━━━ SOURCE PASSAGE

Pacific Princess was originally Sea Venture bought by P&O in 1974 when they bought Princess Cruises, and Island Princess. I was working aboard Arcadia then, and covered the purchase of these ships in my role as shipping correspondent in the crew internal newspaper Arcadus. Without looking out copies which I still have, I think Sea Venture was purchased from Flagship Cruises.

These two ships were the beginning of Princess Cruises as they now are. At the same time, Spirit of London became Sun Princess. 

Ourselves and Spirit of London was based on the west coast of America, San Francisco, Los Angeles and Vancouver. We on on Arcadia were doing Caribbean cruises via the Panama, Circle Pacific Cruises, and Alaska. One Circle Pacific cruise include Glacier Bay and Anchorage before heading over to Japan. Spirit of London stayed closer to home base cruising to Alaska etc, not circling the Pacific like we did. We on Arcadia were reasonably successful because of our Circle Pacific cruises picking up passengers in Sydney etc, but we struggled to capture the American market with both ships.

━━━━━━
━━━ MATERIAL

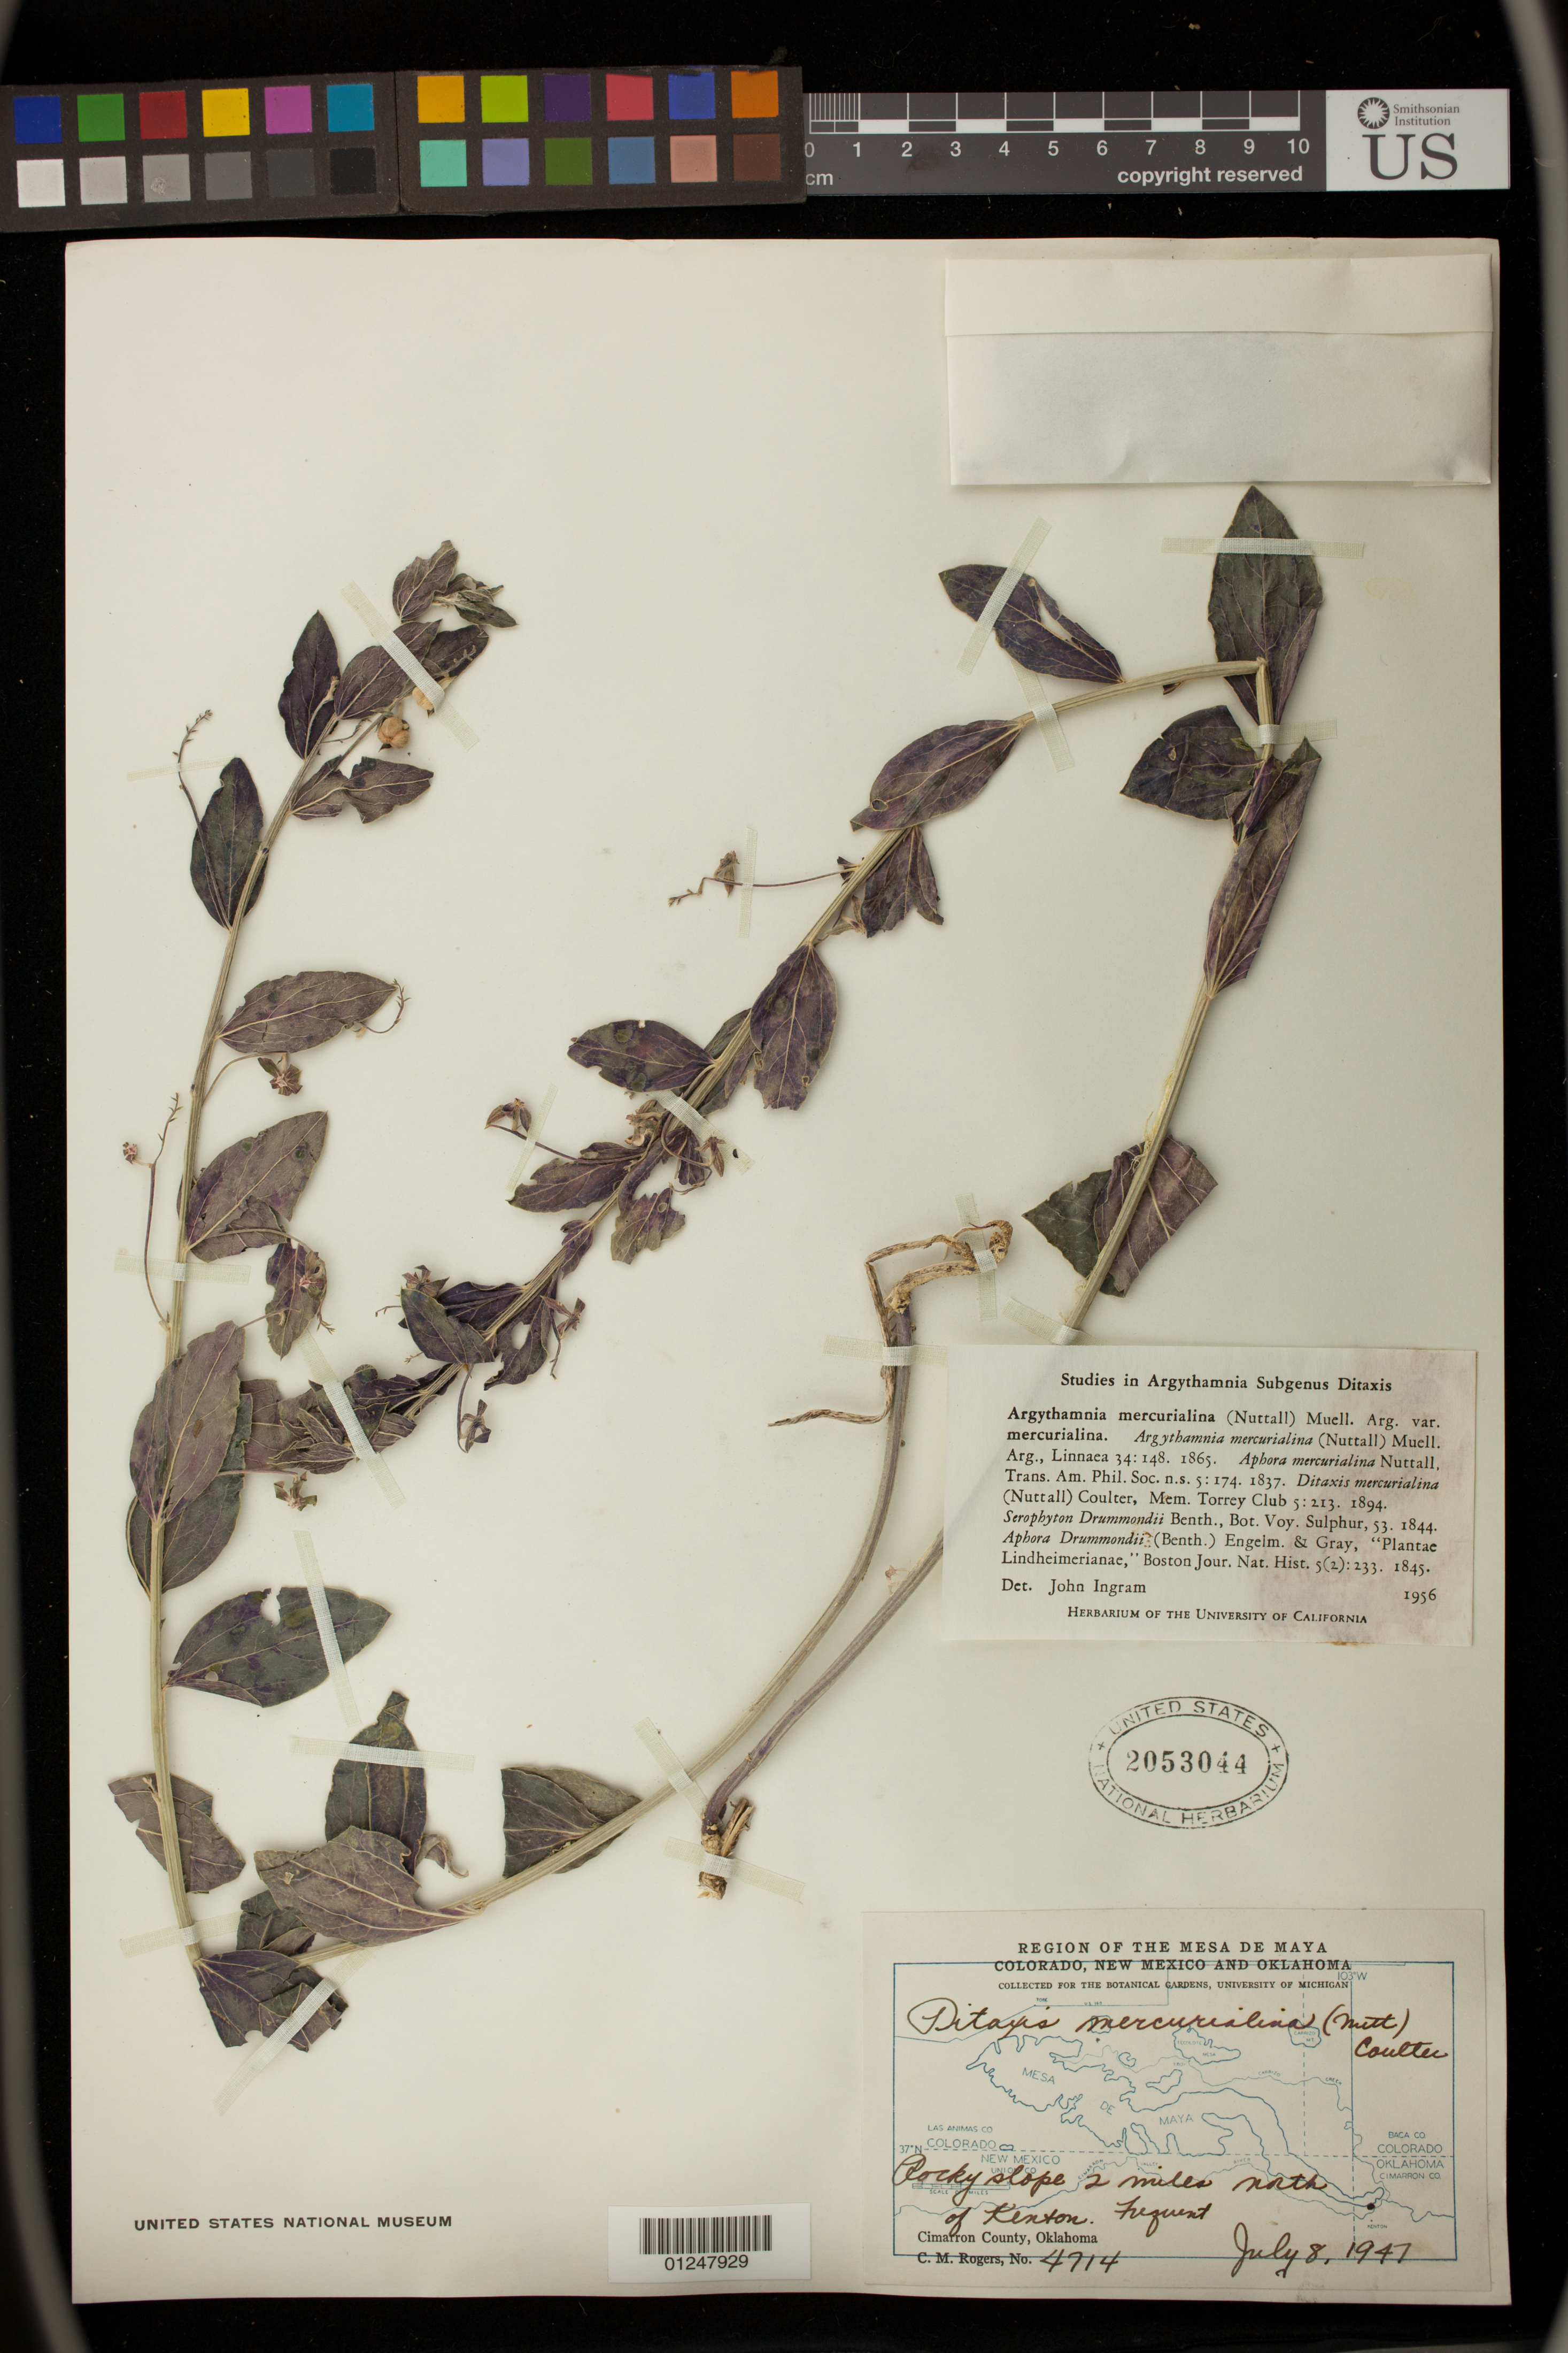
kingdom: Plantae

━━━━━━

TASK LIST:
1 - Transcribe the Princess Cruises post word for word, starting with "Pacific Princess was" and going on through "became Sun Princess.".
2 - List every ship named in the Princess Cruises post.
3 - According to the Princess Cruises post, what company does the writer think Sea Venture was purchased from?
The data above is separate material and has no connection to the Princess Cruises post.

ANSWERS PER TASK:
1 -
Pacific Princess was originally Sea Venture bought by P&O in 1974 when they bought Princess Cruises, and Island Princess. I was working aboard Arcadia then, and covered the purchase of these ships in my role as shipping correspondent in the crew internal newspaper Arcadus. Without looking out copies which I still have, I think Sea Venture was purchased from Flagship Cruises.

These two ships were the beginning of Princess Cruises as they now are. At the same time, Spirit of London became Sun Princess.

2 - Pacific Princess, Sea Venture, Island Princess, Arcadia, Spirit of London, Sun Princess

3 - Flagship Cruises